Именно поэтому после того как я убил Марину, надо привыкать называть вещи своими именами, я направился именно сюда, благо палаты расположены рядом с операционной и имеют общую проходную зону, чтобы далеко каталки с голыми телами, кое-как прикрытыми простынками, не тягать, вызывая нездоровое любопытство среди остальных пациентов.
И всё же направился я сюда скорее по многолетней привычке, стараясь не думать о том, что только что произошло в ПИТе. Можно сказать, что ноги сами принесли меня сюда.
В каждой палате располагалось по пять коек. Все пятнадцать были заняты в тот момент, когда я уходил в ординаторскую. Когда я заходил в блок, то практически был уверен в том, что все койки пустые, как это произошло с обычными палатами, в некоторые из которых я заглянул по дороге в ПИТ.
Прямо с порога меня ждал сюрприз в виде лежащего в луже собственной крови Сашки, который смотрел в потолок остекленевшим взглядом. Понятно, решил проведать прооперированных ночью, а нарвался на неигрока, который его и приговорил. Я присел рядом с телом на корточки и взял за руку. Ещё тёплый, да и окоченения пока не наблюдается. В руках у бывшего заведующего ничего не было, что хоть издали напомнило бы оружие, и это снова наталкивало на мысль, что он не знал о начале Большой Игры, хотя она в этот момент уже началась.
Создавалось странное ощущение, что Сашка просто отмахнулся от что-то бубнящего в голове голоса, проявив совершенно несвойственное ему распиздяйство. Хотя, может быть, в отличие от меня он не заснул, а от такого напряга, какой был ночью, просто уже ничего не соображал, совершая некоторые действия, вроде обхода особо тяжёлых, на голимом автомате. Сейчас сложно сказать, а сам он уже не ответит. Вот только приговорили его совсем недавно. Как бы не в то же время, когда я с Мариной в ПИТе разбирался.

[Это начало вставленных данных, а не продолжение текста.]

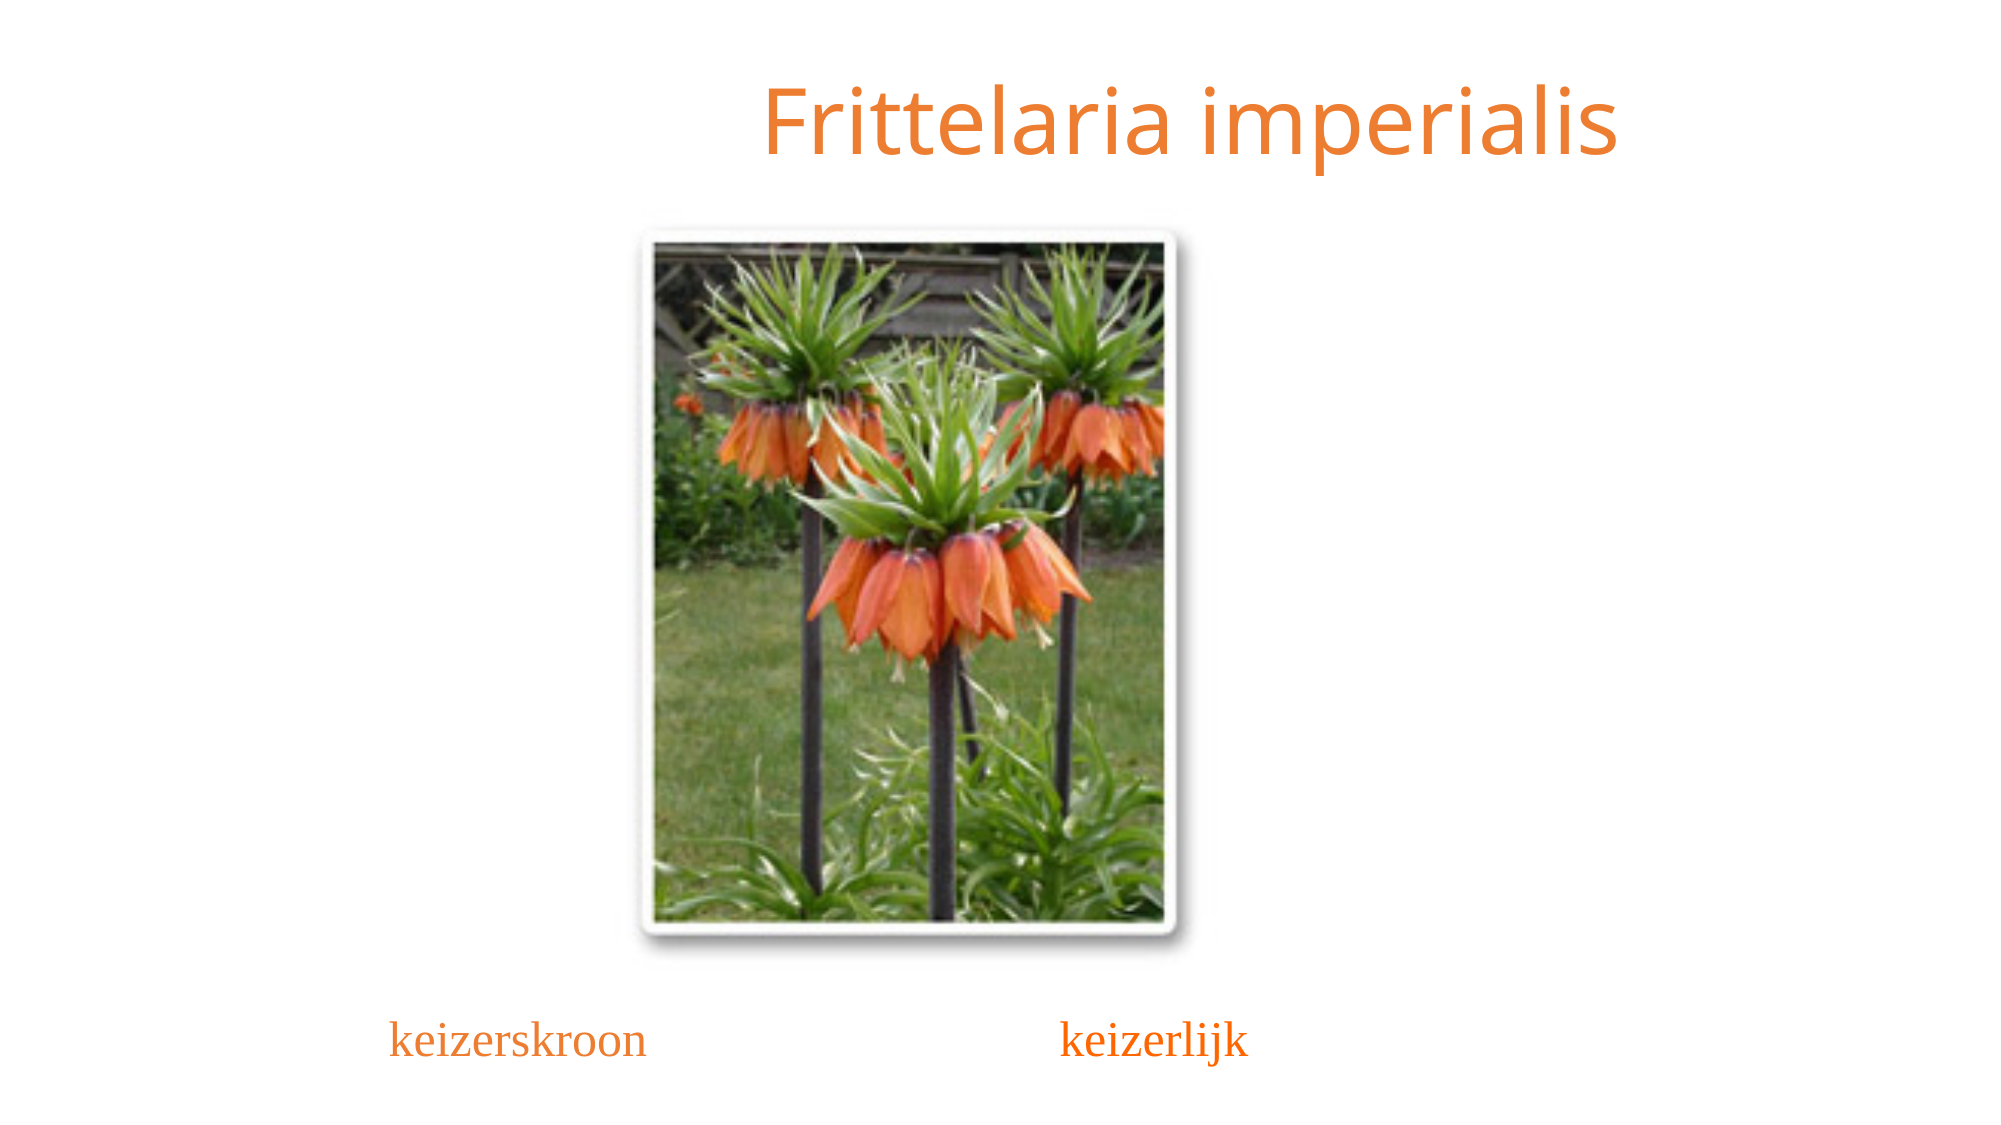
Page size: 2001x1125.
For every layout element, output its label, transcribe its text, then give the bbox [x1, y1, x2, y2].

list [610, 208, 1220, 971]
title Frittelaria imperialis [362, 31, 1638, 219]
text_box keizerskroon [373, 999, 1437, 1075]
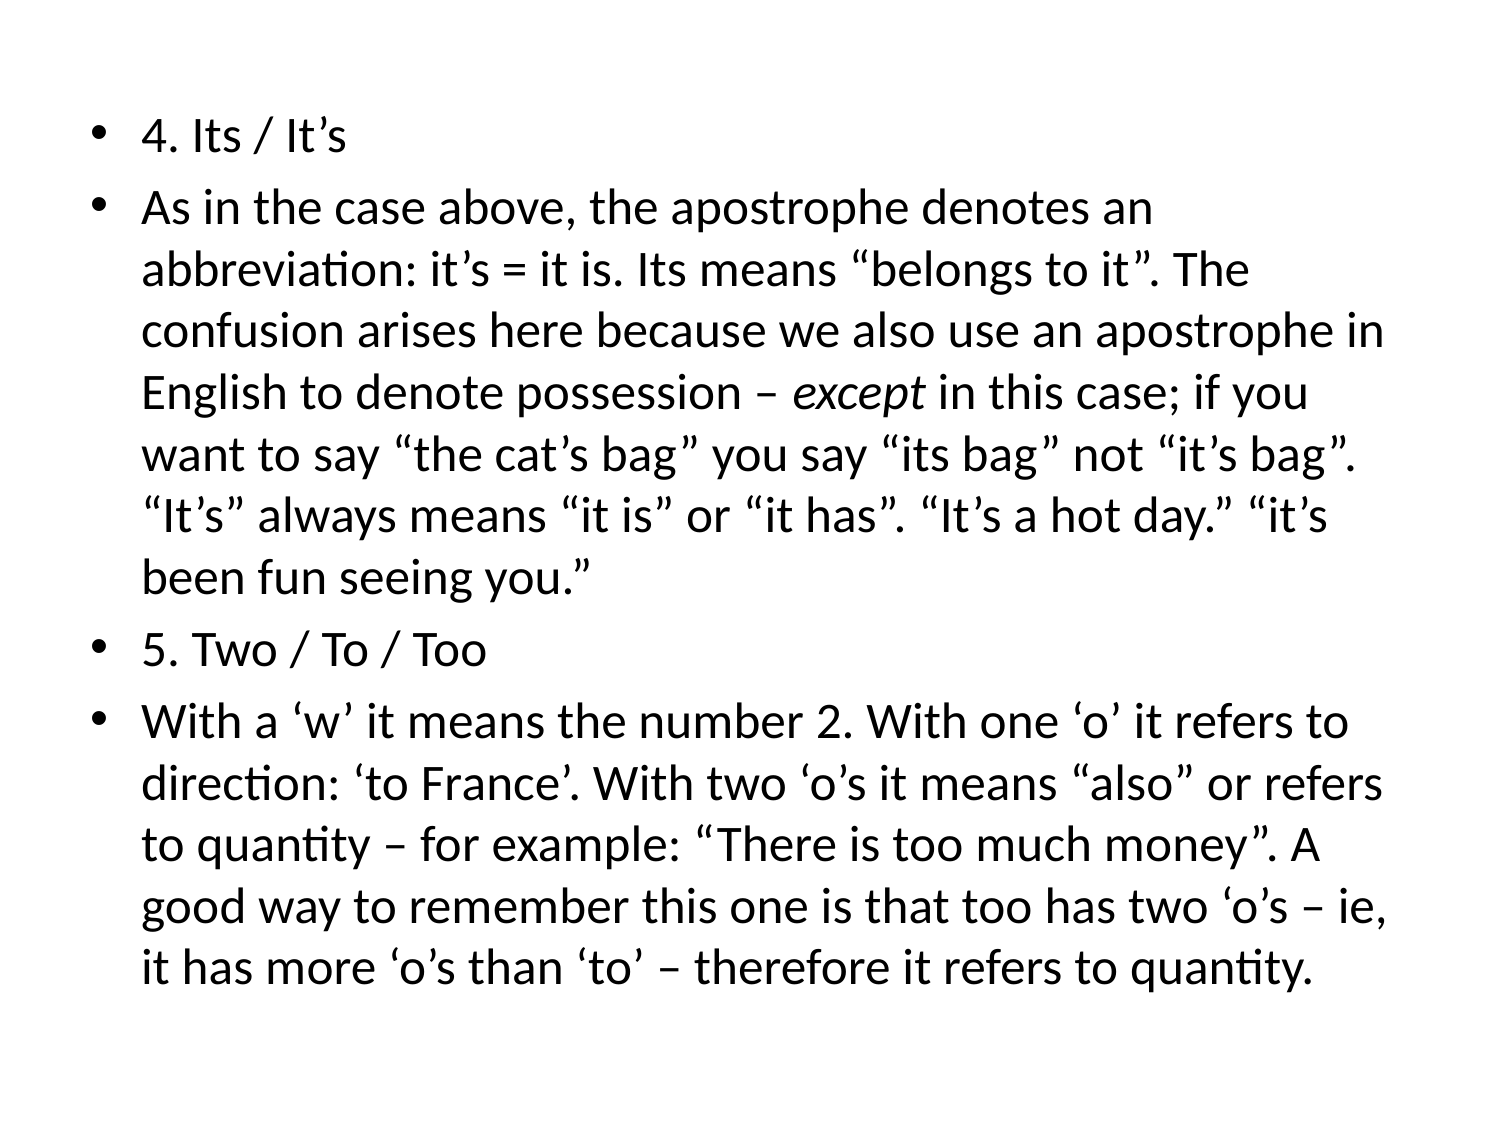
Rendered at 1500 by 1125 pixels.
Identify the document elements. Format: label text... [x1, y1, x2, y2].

list 4. Its / It’s As in the case above, the apostrophe denotes an abbreviation: it’s = it is. Its means “belongs to it”. The confusion arises here because we also use an apostrophe in English to denote possession – except in this case; if you want to say “the cat’s bag” you say “its bag” not “it’s bag”. “It’s” always means “it is” or “it has”. “It’s a hot day.” “it’s been fun seeing you.” 5. Two / To / Too With a ‘w’ it means the number 2. With one ‘o’ it refers to direction: ‘to France’. With two ‘o’s it means “also” or refers to quantity – for example: “There is too much money”. A good way to remember this one is that too has two ‘o’s – ie, it has more ‘o’s than ‘to’ – therefore it refers to quantity. [75, 93, 1425, 1005]
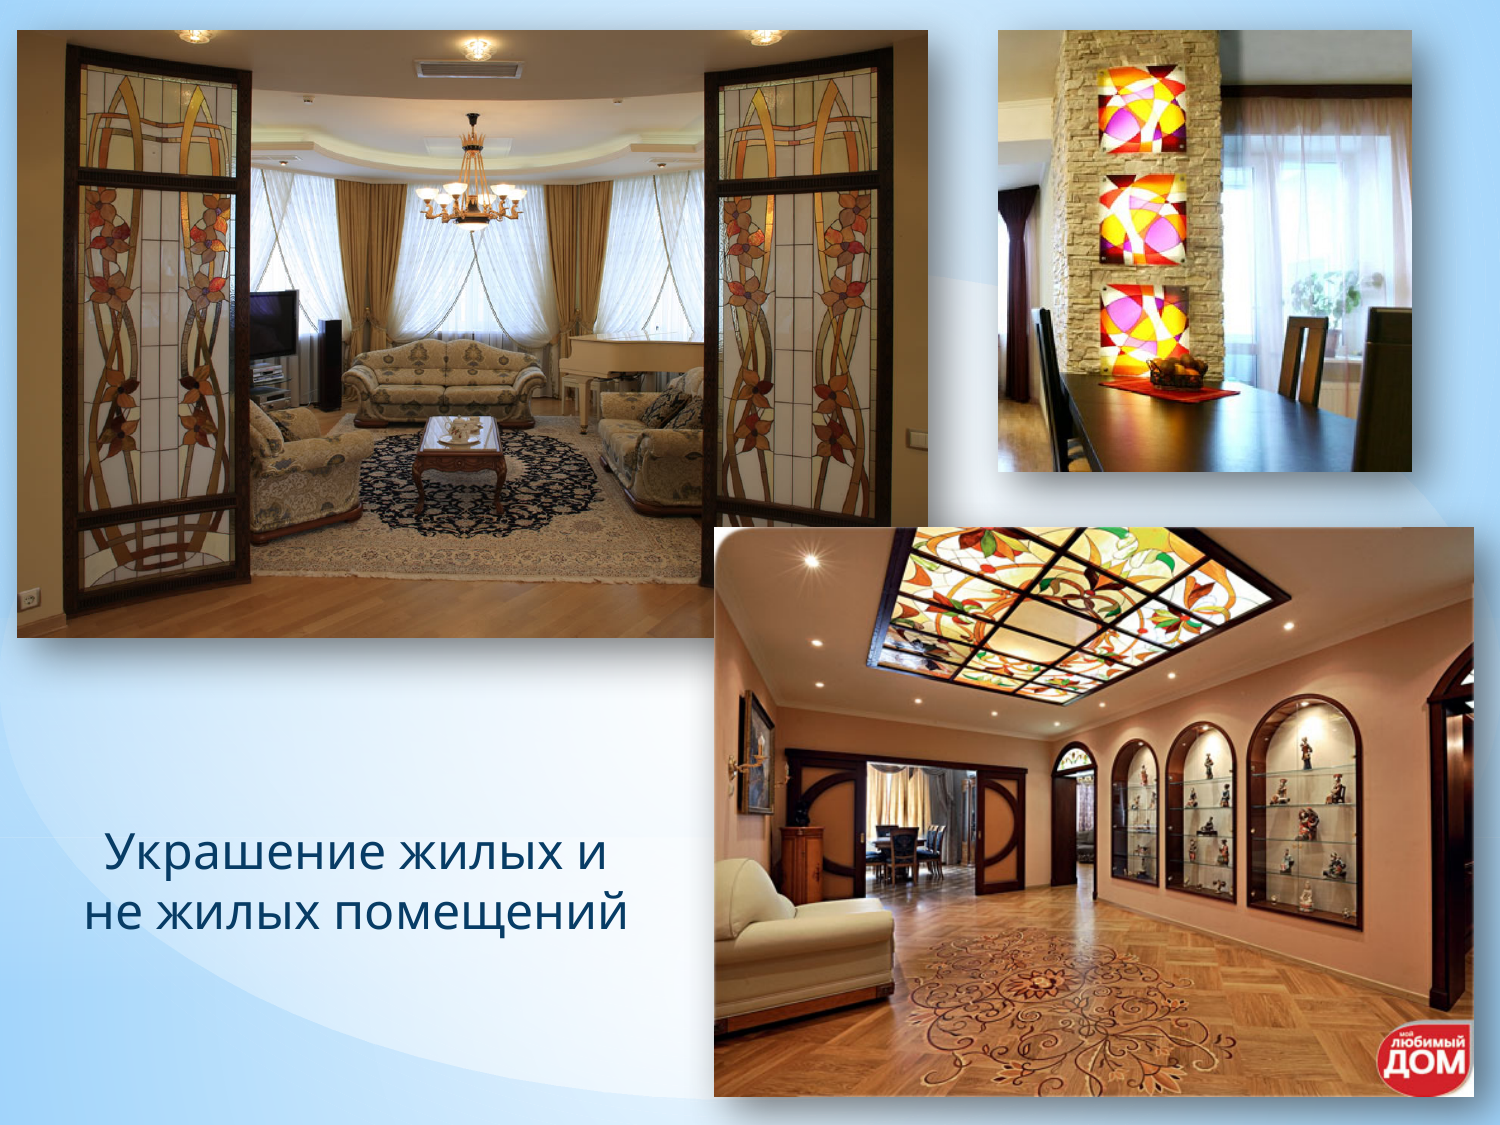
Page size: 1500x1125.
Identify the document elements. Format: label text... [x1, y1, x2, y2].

picture [997, 30, 1412, 472]
text_box Украшение жилых и не жилых помещений [67, 811, 647, 947]
picture [17, 30, 1475, 1097]
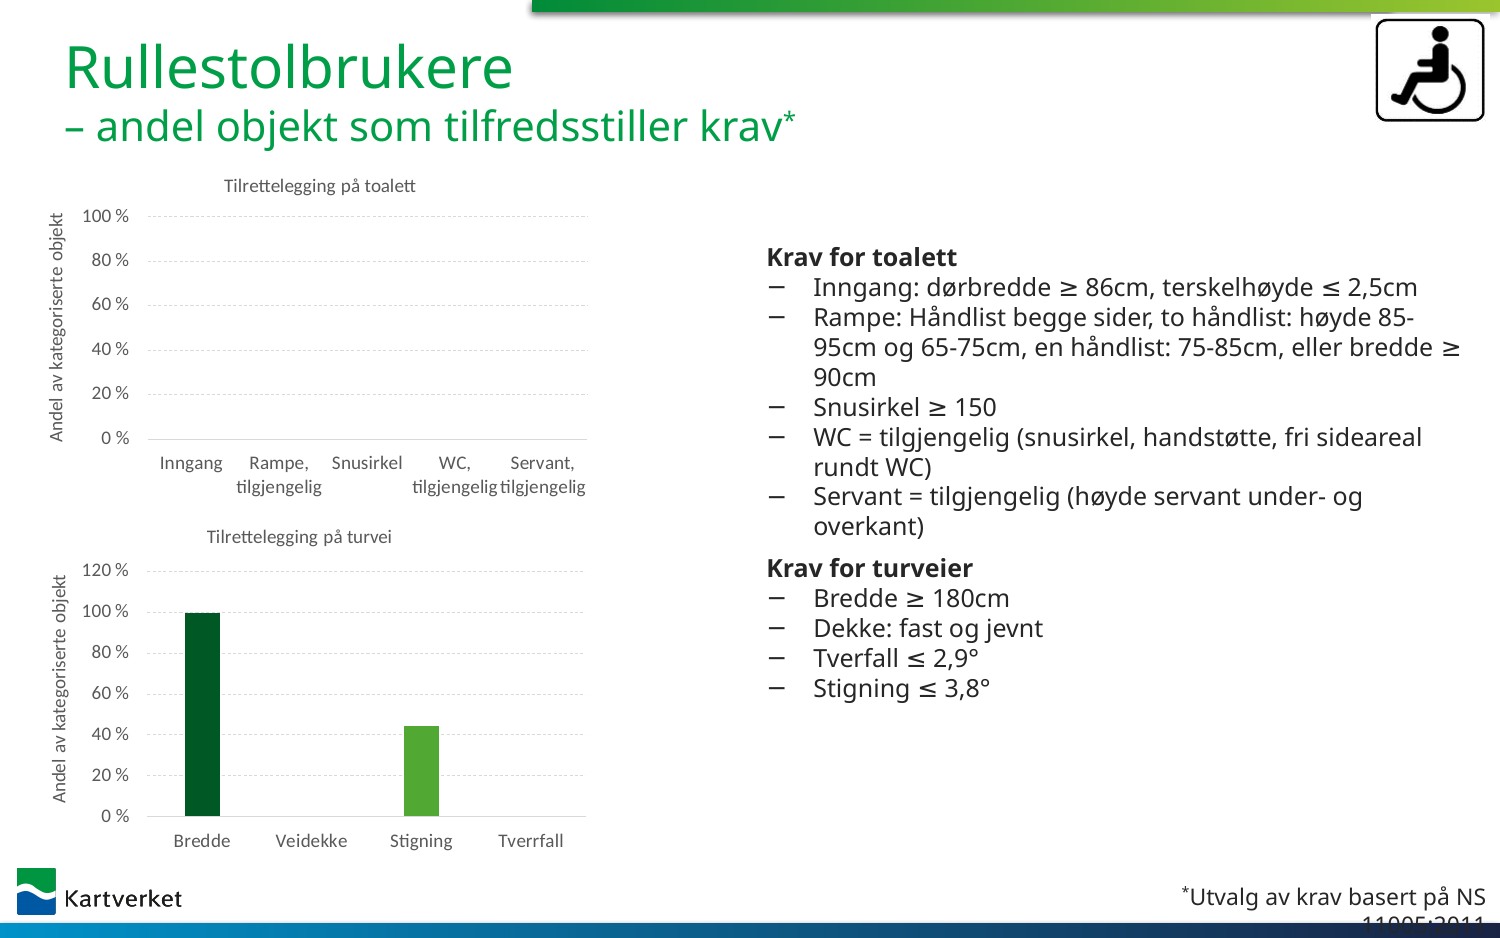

Я перевёл взгляд на койки и чуть слышно выругался. Большинство из них были пустыми, как я и предполагал, но вот первая с этого края и виднеющаяся во второй палате оказались заняты. Вот только лежащие на них пациенты признаков жизни не подавали, а зияющие раны на шеях не давали усомниться в причинах их неподвижности. Прикроватные мониторы смотрели равнодушно чёрными экранами, не подавая признаков жизни. Я проследил взглядом за шнурами и увидел, что вилки вырваны из розеток, и валяются на полу. Не к месту вспомнилась байка об уборщице, которая вырывала вилки аппаратов жизнеобеспечения, чтобы включить пылесос. Вот только ситуация вовсе не располагала к смеху.
Я отступил к стене, зажав в руке шприц, заполненный убийственным коктейлем, который слона мог завалить. Запоздало промелькнула мысль, что я идиот, и вполне мог забрать тот скальпель, которым меня Маринка хотела приговорить. Почему-то мне тогда это даже в голову не пришло, наверное, всё-таки сильный стресс сказался. А ведь где-то поблизости находится тот, или те, кто завалил этих бедолаг и Сашку. И, если судить по способу убийства, этот кто-то игроком не являлся. Оставлять у себя за спиной тварь, если она всё ещё здесь, как-то не слишком хотелось, и я прижался спиной к стене, до звона в ушах вслушиваясь в царившую вокруг тишину.
Он всё ещё был здесь. Я не знаю, что неигроки делают с трупами, но почему-то на ум приходила только мысль о том, что пожирают, хотя те, которые я видел, вроде бы были в этом плане нетронутые.
Из проходного коридора раздалось утробное ворчание, такое издают звери, я однажды имел счастье послушать, наткнувшись на канал о дикой природе, в итоге уснув под волчий вой. Напрягшись так, что мышцы прострелило болью, я вынул руку из кармана, и одним движением пальца скинул защитный колпачок с иглы. Он практически неслышно упал на пол, и одновременно с этим в проходе появился неигрок.